Blessings behind disability
Of all misfortunes in the world, suffering a disability is thought to be the worst.
“It’s rare to be born a human,” sang the ancient Tamil Poetess Oovaiar. “rarer than that is to be born without hunched back, blindness and hearing loss…”
The first comment a disabled person gets from a fellow human who notices his/her ability is not that he/she could grow above his/her disability and learns a skill, but how cruel God has been in making someone disabled. That can’t be the case. If God is kind, why should he make a set of people suffer and others enjoy everything?
Though this is a philosophical question many use to argue against the existence of god, answering it in the context of disability provides ample proof of God’s presence and the kindness he shows towards everyone.
While disability is a constant challenge a person has to live with, it brings a few advantages too. Foremost of them is the ability to trigger the feeling of compassion, kindness and a sense of caring in fellow humans. That is perhaps why most human beings are unable to even think of harming a disabled person.
In the quest for comfort and sophistication, most forget to appreciate the pleasures sensory organs provide.
Though many spiritual practices teach the “attitude for gratitude” or the importance of “counting our blessings”, how many in reality wake up each morning with a sense of appreciation for sensory organs?
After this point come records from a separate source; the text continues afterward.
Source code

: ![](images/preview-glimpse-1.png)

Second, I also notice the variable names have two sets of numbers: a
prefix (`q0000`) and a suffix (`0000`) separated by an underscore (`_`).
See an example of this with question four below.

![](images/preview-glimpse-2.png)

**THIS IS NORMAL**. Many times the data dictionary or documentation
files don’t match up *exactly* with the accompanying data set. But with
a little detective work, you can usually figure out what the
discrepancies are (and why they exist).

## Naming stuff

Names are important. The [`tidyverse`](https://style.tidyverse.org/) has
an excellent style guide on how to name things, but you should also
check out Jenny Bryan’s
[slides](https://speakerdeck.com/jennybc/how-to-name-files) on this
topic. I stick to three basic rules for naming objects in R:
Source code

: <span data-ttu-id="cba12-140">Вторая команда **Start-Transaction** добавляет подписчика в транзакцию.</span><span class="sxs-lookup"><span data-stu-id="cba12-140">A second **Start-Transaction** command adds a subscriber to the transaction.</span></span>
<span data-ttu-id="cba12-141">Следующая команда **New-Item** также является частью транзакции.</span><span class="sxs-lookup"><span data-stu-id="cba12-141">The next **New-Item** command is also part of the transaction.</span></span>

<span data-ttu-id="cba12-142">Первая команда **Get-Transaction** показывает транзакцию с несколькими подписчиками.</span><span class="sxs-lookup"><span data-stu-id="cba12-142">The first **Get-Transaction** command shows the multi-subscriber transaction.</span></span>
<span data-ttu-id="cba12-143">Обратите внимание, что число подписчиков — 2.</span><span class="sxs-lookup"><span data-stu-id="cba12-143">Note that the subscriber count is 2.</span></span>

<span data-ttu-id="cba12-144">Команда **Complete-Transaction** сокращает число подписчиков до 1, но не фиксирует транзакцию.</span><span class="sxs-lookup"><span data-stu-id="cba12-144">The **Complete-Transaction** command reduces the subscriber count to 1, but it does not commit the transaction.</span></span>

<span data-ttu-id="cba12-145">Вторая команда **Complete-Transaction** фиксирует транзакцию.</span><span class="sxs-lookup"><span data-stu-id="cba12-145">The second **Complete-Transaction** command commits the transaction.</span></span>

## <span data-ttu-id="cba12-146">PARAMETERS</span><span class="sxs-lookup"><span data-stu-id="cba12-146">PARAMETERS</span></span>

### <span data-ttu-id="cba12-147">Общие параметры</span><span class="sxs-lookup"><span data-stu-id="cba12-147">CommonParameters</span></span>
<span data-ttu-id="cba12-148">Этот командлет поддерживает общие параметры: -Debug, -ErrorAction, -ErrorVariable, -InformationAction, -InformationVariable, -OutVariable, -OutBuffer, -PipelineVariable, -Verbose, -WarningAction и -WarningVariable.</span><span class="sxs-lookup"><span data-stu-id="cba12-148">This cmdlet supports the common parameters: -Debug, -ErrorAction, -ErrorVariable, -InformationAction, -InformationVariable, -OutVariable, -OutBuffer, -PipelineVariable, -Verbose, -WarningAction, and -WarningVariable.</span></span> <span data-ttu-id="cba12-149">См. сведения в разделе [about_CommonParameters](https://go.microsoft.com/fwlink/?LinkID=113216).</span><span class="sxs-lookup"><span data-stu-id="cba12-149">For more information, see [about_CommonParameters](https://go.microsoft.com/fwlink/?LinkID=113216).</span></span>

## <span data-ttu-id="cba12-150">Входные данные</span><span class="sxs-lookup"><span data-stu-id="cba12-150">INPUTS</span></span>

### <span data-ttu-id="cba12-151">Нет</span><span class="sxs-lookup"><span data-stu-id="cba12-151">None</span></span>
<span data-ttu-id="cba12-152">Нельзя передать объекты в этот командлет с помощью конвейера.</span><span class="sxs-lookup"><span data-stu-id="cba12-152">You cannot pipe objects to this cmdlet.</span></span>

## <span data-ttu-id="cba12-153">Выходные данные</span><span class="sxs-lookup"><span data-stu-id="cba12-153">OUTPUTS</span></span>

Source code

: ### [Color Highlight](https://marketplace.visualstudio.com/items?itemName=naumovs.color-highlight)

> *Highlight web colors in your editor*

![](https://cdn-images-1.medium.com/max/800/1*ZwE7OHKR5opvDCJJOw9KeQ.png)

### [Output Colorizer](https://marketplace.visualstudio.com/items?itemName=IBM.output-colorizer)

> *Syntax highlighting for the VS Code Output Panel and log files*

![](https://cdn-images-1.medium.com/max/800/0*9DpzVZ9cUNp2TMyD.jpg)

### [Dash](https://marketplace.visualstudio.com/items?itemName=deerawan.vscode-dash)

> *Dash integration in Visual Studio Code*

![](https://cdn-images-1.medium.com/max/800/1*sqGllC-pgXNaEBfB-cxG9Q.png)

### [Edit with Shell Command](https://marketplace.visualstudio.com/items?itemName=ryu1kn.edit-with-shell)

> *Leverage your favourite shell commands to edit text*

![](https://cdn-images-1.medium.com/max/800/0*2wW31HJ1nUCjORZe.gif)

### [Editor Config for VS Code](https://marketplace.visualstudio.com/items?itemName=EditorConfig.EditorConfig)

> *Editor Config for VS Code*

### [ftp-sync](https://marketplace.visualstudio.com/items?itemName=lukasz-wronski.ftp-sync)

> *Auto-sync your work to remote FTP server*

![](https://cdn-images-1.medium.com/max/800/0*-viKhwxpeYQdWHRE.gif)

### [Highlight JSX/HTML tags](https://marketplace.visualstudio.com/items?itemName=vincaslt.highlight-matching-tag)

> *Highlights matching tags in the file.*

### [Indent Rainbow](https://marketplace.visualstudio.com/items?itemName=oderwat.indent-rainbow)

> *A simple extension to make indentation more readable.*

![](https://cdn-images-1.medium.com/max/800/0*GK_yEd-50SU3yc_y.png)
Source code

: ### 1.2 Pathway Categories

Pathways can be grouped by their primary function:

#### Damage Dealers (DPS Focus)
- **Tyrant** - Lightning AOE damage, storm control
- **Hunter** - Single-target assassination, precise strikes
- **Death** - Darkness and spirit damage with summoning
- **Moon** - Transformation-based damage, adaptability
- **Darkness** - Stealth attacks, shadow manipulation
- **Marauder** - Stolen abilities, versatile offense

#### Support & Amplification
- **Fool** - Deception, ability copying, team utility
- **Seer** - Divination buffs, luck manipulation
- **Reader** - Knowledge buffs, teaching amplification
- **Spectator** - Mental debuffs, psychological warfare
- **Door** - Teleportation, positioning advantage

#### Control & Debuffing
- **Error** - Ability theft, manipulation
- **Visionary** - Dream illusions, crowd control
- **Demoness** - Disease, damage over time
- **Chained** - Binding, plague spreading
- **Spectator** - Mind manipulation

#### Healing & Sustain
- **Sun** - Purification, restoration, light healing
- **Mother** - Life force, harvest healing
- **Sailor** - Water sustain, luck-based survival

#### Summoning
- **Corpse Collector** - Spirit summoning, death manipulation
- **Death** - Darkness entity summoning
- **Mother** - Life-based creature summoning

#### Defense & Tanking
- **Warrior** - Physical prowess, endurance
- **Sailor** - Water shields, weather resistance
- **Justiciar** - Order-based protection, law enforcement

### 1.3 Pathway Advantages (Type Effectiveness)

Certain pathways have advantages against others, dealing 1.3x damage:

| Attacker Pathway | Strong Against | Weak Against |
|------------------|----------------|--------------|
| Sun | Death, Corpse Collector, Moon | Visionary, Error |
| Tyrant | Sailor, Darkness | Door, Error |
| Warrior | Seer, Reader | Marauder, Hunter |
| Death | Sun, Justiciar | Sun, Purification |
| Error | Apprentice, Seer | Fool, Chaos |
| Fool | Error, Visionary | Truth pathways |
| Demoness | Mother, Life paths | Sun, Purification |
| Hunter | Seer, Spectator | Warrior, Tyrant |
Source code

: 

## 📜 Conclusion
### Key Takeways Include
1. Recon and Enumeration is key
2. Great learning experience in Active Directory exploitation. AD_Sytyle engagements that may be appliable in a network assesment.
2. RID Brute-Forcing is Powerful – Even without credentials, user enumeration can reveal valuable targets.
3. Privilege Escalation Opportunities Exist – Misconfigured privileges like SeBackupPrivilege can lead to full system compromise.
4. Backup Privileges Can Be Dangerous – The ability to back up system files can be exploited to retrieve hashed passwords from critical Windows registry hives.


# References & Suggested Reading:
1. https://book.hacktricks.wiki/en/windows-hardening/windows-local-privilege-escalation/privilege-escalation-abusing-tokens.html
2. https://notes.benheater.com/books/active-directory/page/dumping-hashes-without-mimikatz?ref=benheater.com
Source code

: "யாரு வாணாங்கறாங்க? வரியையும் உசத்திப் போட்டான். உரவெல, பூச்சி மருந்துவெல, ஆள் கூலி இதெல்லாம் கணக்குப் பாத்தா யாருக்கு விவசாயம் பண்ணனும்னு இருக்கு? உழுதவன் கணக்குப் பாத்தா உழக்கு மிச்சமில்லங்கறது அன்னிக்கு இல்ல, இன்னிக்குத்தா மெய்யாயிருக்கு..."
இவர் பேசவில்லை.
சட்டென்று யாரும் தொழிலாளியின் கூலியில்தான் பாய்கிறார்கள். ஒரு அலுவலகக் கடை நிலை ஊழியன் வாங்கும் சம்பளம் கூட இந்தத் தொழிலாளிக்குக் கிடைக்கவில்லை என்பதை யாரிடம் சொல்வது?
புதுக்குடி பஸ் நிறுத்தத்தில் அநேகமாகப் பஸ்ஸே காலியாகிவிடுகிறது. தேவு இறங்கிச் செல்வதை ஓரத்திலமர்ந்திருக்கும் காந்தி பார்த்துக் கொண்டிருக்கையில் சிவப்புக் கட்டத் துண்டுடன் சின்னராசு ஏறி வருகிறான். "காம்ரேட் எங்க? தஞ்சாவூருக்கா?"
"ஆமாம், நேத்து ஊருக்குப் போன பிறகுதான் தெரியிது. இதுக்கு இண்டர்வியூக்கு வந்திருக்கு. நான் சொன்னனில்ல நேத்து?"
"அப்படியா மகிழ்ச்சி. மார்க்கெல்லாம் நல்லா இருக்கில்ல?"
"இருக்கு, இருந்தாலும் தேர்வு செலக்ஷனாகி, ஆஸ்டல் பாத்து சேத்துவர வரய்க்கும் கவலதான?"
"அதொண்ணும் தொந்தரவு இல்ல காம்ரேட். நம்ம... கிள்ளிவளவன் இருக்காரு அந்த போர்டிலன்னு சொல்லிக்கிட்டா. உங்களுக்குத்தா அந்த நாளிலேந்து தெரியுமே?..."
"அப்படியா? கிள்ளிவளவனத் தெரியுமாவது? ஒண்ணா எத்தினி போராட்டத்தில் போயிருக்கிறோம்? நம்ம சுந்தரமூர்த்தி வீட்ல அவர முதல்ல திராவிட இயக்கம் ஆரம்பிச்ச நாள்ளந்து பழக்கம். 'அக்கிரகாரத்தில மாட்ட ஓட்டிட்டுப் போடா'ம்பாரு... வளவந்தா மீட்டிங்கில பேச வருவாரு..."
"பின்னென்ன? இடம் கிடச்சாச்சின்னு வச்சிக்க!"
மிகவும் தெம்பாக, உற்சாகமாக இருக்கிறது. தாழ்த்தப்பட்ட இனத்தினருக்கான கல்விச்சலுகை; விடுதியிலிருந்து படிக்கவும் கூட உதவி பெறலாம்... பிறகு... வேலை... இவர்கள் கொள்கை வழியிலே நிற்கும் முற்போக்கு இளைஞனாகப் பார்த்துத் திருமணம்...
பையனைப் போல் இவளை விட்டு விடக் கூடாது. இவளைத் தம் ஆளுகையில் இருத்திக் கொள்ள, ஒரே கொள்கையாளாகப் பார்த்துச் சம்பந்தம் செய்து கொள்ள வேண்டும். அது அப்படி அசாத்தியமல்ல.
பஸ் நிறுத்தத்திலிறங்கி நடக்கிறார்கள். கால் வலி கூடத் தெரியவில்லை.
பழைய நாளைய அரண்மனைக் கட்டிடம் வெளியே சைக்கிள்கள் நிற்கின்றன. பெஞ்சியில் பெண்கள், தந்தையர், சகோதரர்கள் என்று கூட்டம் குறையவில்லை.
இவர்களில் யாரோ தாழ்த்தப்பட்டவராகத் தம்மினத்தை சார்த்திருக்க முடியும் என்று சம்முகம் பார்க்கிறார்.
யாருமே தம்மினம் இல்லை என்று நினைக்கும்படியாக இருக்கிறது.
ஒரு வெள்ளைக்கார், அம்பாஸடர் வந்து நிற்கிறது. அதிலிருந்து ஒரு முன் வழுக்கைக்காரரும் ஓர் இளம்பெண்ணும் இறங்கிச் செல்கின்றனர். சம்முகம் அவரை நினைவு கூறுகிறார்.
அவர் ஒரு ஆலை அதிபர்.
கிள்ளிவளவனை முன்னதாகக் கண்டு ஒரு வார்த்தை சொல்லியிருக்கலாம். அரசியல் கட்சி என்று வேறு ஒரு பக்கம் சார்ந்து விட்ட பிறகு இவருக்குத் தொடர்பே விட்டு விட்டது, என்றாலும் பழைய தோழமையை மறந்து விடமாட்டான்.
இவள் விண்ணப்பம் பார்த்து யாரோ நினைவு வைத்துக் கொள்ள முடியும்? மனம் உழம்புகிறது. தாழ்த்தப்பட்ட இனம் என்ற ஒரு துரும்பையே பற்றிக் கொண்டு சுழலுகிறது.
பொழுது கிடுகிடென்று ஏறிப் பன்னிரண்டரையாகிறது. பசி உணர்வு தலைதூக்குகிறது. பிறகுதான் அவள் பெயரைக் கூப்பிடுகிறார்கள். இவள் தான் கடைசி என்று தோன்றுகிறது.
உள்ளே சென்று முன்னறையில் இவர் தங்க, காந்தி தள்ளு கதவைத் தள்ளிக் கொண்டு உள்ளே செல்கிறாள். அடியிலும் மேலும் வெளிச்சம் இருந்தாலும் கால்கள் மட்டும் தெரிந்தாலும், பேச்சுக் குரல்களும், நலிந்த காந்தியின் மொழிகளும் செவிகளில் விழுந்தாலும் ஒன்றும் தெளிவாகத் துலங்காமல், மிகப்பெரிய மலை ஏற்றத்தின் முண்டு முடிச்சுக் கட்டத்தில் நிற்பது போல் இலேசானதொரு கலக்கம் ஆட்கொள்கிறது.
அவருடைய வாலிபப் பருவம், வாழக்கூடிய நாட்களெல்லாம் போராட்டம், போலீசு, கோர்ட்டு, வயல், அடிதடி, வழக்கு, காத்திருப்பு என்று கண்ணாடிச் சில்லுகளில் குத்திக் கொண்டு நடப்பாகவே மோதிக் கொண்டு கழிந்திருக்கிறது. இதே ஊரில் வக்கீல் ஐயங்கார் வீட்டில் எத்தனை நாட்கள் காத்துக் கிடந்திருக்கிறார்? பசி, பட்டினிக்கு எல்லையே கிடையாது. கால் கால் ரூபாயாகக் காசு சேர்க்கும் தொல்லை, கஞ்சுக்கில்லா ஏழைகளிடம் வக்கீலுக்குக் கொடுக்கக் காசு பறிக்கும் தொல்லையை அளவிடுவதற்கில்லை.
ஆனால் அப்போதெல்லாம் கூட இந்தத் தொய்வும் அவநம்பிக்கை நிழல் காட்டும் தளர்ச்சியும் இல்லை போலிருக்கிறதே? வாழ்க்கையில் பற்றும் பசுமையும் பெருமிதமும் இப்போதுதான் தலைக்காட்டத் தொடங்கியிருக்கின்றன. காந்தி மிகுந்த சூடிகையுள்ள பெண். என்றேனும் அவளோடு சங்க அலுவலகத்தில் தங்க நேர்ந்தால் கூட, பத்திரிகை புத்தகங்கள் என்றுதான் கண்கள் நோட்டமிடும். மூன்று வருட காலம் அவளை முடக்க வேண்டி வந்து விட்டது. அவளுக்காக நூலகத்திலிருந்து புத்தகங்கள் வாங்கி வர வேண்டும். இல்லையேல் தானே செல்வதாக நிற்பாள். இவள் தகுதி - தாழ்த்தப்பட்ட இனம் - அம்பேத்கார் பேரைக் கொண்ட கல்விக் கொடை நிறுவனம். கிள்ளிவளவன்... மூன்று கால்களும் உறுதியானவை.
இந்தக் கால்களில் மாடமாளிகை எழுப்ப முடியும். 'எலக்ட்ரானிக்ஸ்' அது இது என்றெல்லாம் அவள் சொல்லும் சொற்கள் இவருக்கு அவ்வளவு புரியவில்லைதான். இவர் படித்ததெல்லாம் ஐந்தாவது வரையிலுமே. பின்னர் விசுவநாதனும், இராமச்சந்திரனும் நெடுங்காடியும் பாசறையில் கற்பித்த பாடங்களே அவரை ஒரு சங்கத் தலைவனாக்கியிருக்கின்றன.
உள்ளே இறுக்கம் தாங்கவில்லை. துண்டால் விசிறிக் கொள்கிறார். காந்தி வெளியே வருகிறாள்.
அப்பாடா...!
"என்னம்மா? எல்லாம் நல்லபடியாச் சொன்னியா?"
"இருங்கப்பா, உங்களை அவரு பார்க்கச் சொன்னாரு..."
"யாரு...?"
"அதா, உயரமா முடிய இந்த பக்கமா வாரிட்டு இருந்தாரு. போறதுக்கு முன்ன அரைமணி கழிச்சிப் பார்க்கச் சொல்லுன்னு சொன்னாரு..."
It is disappointing to hear people say that they opened their eyes and first saw a person or an object of enormous misfortune that portended a bad day. If that ought to be the case, what can be said of those who do not have the ability to see the beauty of this world gloriously lit up by the sun? Thinking of them should at least remind most of the blessing of sight. That is not to say that the blind necessarily brood over their condition or lead a woeful existence.
There is beauty in things we can’t see. Like the beauty of the Lord which our inner eye alone can feast on or the reflections of that force in many little things around us which the blind can appreciate better than anyone.
The most important lesson disability teaches them is how to convert the God-given energy into a positive force to progress in life, how not to complain but to understand other’s limitations, how to find opportunities and how to let things go and move forward.